Watch the dystopian short film ‘Deux personnes échangeant de la salive’ on Canal+

See the award-winning French short film by Natalie Musteata and Alexandre Singh — a stark, black-and-white dystopia about forbidden affection now available on Canal+. Nominated for the César (26 February) and the Oscars (15 March), and winner of major festival prizes including the Grand Prix at AFI 2026.

The short film Deux personnes échangeant de la salive, directed by Natalie Musteata and Alexandre Singh, has become a notable entry in recent festival seasons. Shot in French and presented in striking black-and-white, the piece imagines a society in which intimate contact — specifically kissing — is treated as a capital offense. The work has attracted attention not only for its visual style but also for its sharp social critique, and it is currently available to view on Canal+.

Beyond its premise, the film has collected numerous accolades that underline its international reach. It received the Grand Prix of the jury at the American Film Institute in 2026 and claimed the Audience Award at Clermont-Ferrand, among more than twenty festival prizes. The short is also a contender at two of the film world’s most visible ceremonies: the César ceremony on 26 February and the Academy Awards on 15 March. These nominations have amplified conversations about the film’s themes and the creative choices behind it.

The film’s premise and aesthetic choices

Deux personnes échangeant de la salive constructs a near-future totalitarian environment where ordinary gestures of affection become acts of defiance. The creators lean on a pared-down palette, using monochrome cinematography to evoke a sense of distance and severity. This visual restraint complements a narrative that reads like a fable: by exaggerating a prohibition to the point of absurdity, the film focuses attention on how power manifests through control of the body and language.

Sound, silence and visual restraint

Sound design and framing play a crucial role in the film’s impact. The directors employ quiet moments and tense close-ups to render intimacy as both fragile and dangerous. The choice of black-and-white is not merely aesthetic but a narrative tool: it sharpens contrast between private gestures and public rules, and it heightens the moral clarity the film interrogates. In doing so, the short asks viewers to consider the stakes of surveillance and the policing of desire in any society.
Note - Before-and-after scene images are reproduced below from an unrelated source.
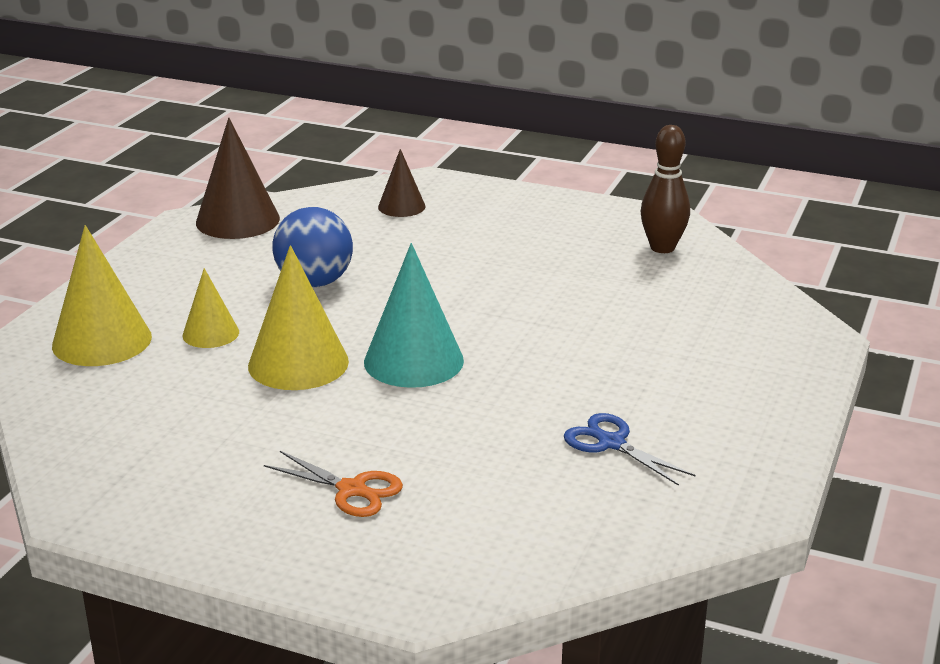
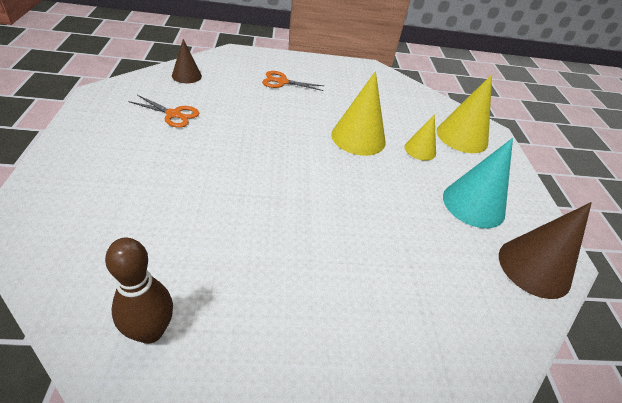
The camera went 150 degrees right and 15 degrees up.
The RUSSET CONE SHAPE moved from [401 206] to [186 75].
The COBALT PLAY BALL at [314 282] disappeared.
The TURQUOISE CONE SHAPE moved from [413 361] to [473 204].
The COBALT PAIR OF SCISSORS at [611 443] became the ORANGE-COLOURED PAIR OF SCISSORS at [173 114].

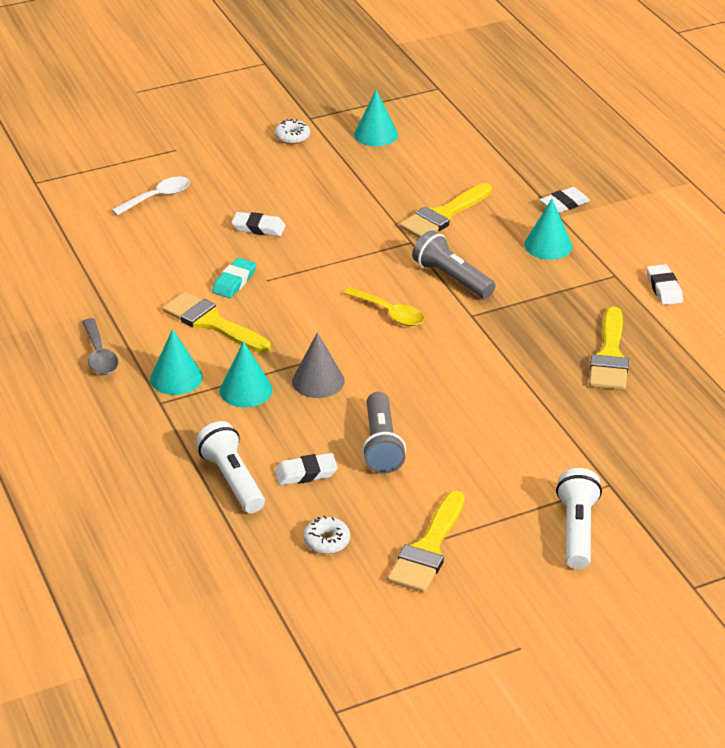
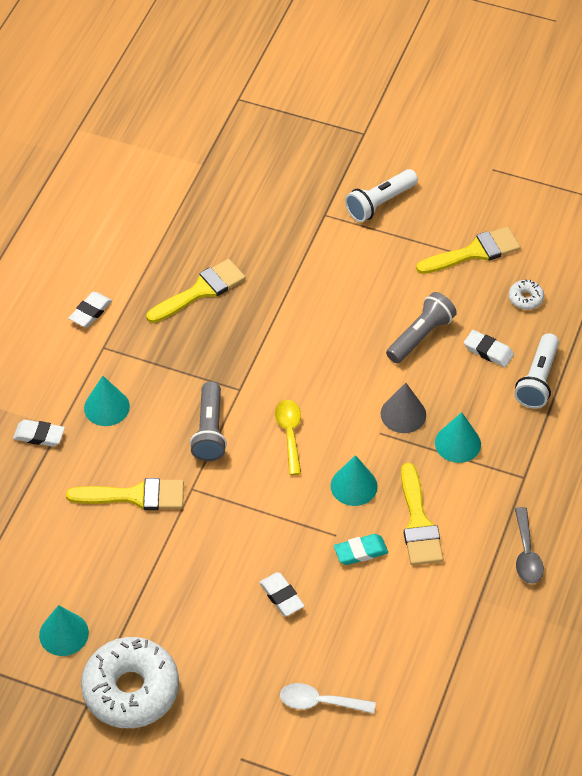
The camera went 135 degrees left and 15 degrees up.
The SNOW-WHITE DONUT at [292 137] changed to 2.40 times the size.
The ASH-GREY TABLESPOON at [99 355] turned 150 degrees clockwise.
The TURQUOISE CONE SHAPE moved from [176 378] to [354 486].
Political readings and social resonance

Critics and audiences have widely interpreted the film as a commentary on modern forms of repression. By depicting a regime where kissing is criminalized, the film stages an extreme case that helps illuminate real-world dynamics: the normalization of brutality, the commodification of bodies under certain political economies, and the way ordinary citizens adapt to shrinking liberties. Directors Musteata and Singh come from contemporary art backgrounds, and their approach blends allegory with social observation to question how quickly unacceptable measures can become routine.
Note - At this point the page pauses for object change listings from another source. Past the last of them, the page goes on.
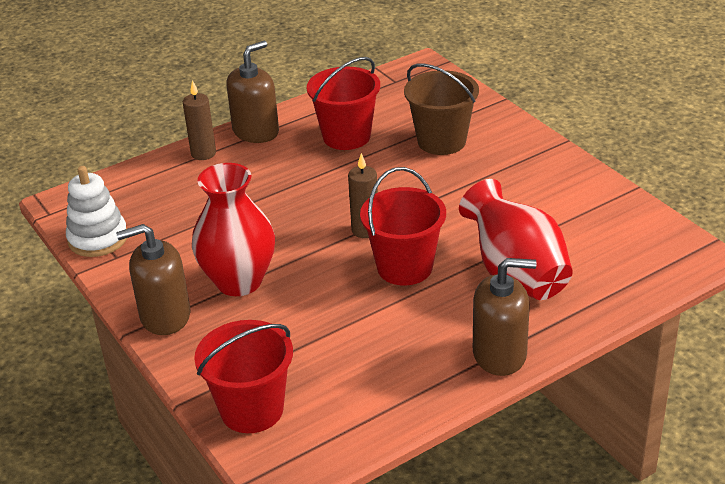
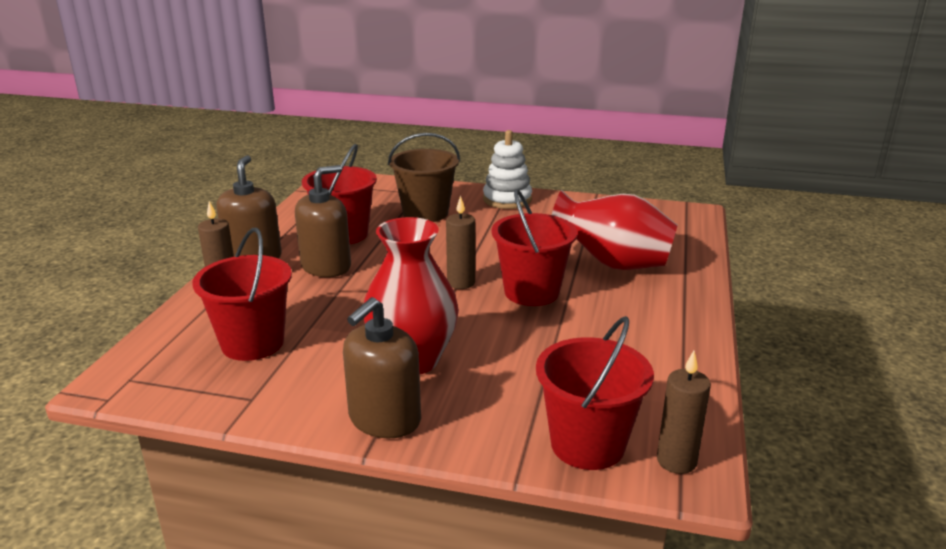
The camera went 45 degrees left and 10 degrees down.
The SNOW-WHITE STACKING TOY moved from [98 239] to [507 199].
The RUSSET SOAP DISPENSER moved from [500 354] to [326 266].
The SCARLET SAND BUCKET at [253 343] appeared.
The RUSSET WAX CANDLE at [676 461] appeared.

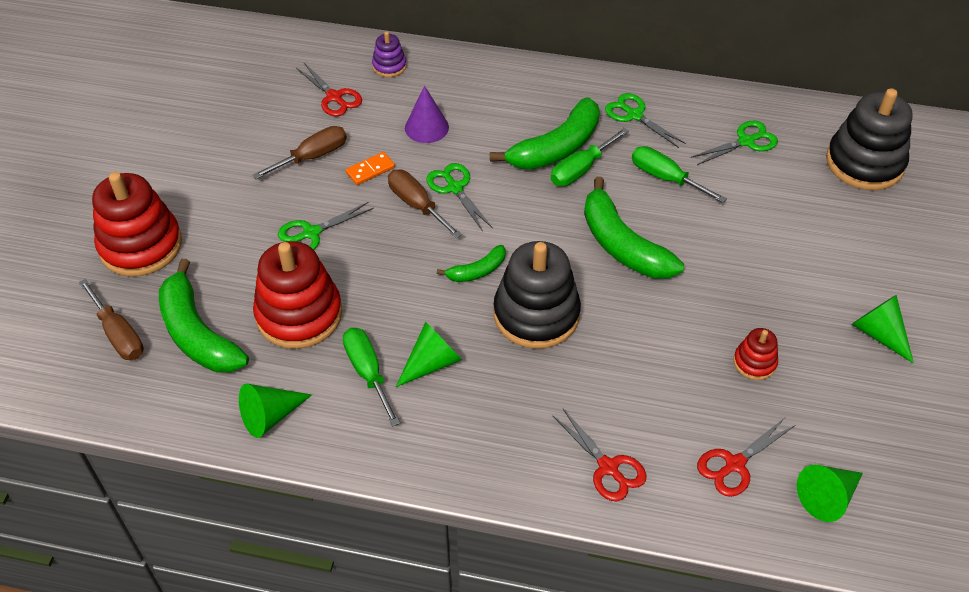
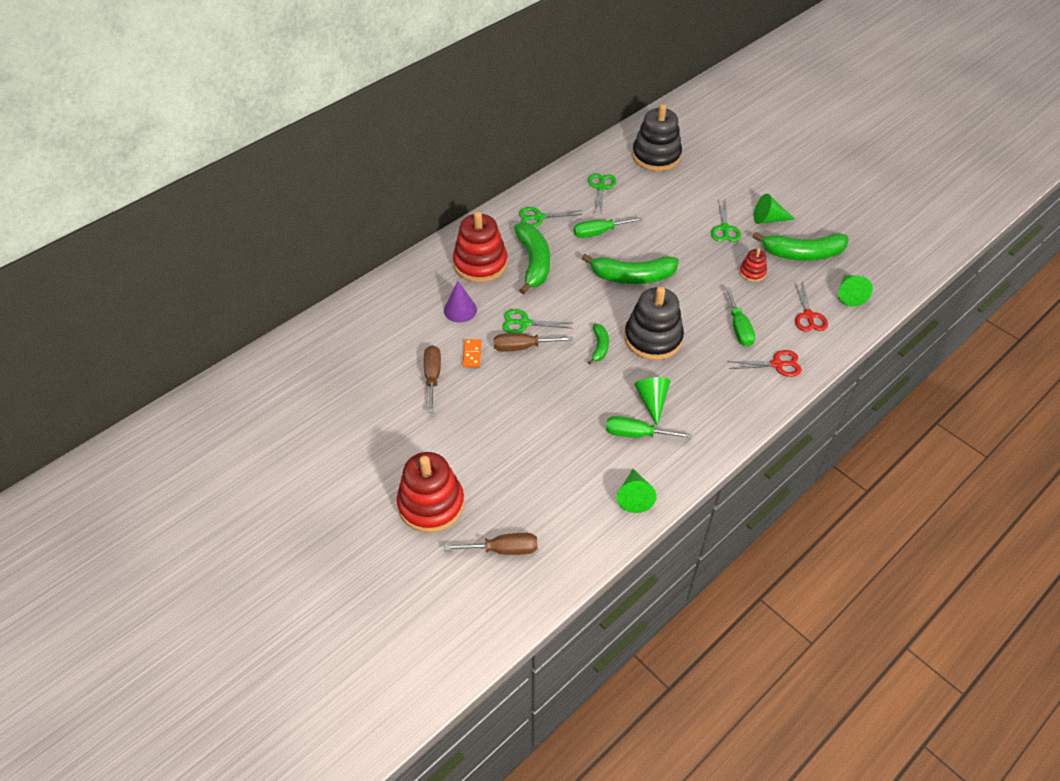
The camera went 55 degrees left and 0 degrees up.
The ROYAL PURPLE STACKING TOY at [389 66] disappeared.
The SCARLET PAIR OF SCISSORS at [334 97] disappeared.
The EMERALD HAND SCREWDRIVER moved from [581 169] to [739 328].
The EMERALD PAIR OF SCISSORS moved from [311 233] to [724 229].
The SCARLET STACKING TOY moved from [299 314] to [480 264].
The EMERALD TOY BANANA moved from [198 333] to [802 254].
From festival acclaim to broader debates

The film’s festival success — from AFI 2026 recognition to the Clermont-Ferrand audience prize — has propelled it into public debate beyond cinephile circles. Its nominations for the César and the Oscars have framed the short not only as an artistic achievement but also as a provocation aimed at viewers and institutions. Conversations sparked by the film touch on responsibility, the politics of representation, and how media reflect or resist contemporary injustices.

Where to watch and why it matters

For those wishing to view the film, Canal+ currently offers access, making it possible for a wider audience to engage with the piece. Watching the short invites reflection on the ways cinema can compress complex social critique into a compact narrative form. The work’s success shows that a brief, formally rigorous film can reach international platforms and contribute meaningfully to cultural conversations about repression, gender, and state power.
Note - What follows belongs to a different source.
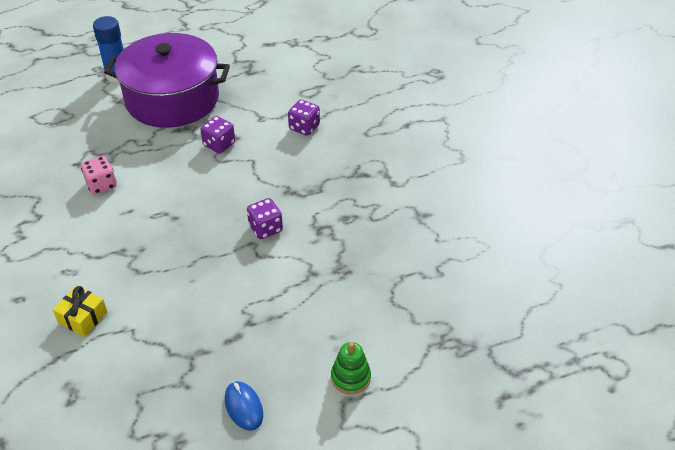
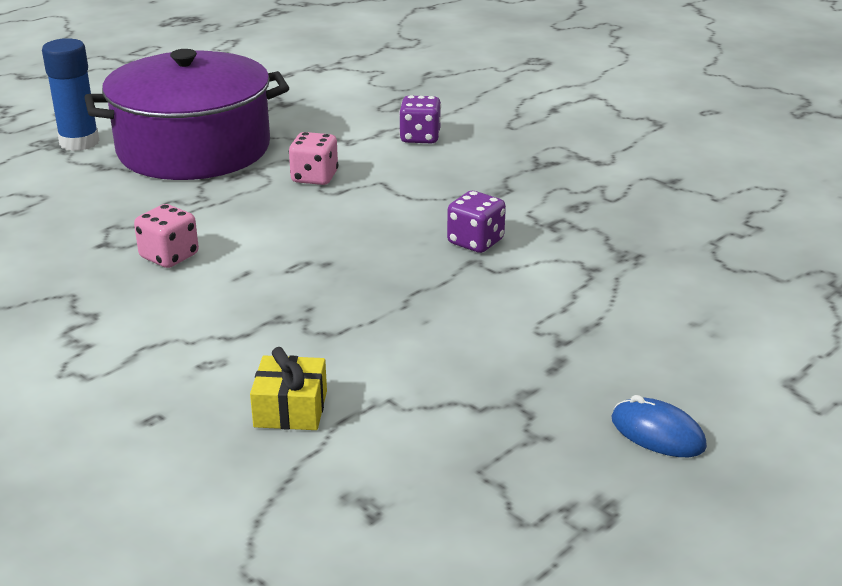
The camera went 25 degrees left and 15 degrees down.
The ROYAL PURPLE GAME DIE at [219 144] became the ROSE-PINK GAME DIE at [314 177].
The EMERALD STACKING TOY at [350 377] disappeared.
In sum, Deux personnes échangeant de la salive is a tightly crafted short that uses a stark visual vocabulary and an unsettling premise to explore heavy themes. Its festival victories and nominations, including the Grand Prix at AFI 2026, the Clermont-Ferrand audience award, the upcoming César ceremony on 26 February, and the Oscars on 15 March, underscore its resonance. The film is recommended for viewers interested in political fables, queer representation, and cinema that leverages formal discipline to interrogate societal norms.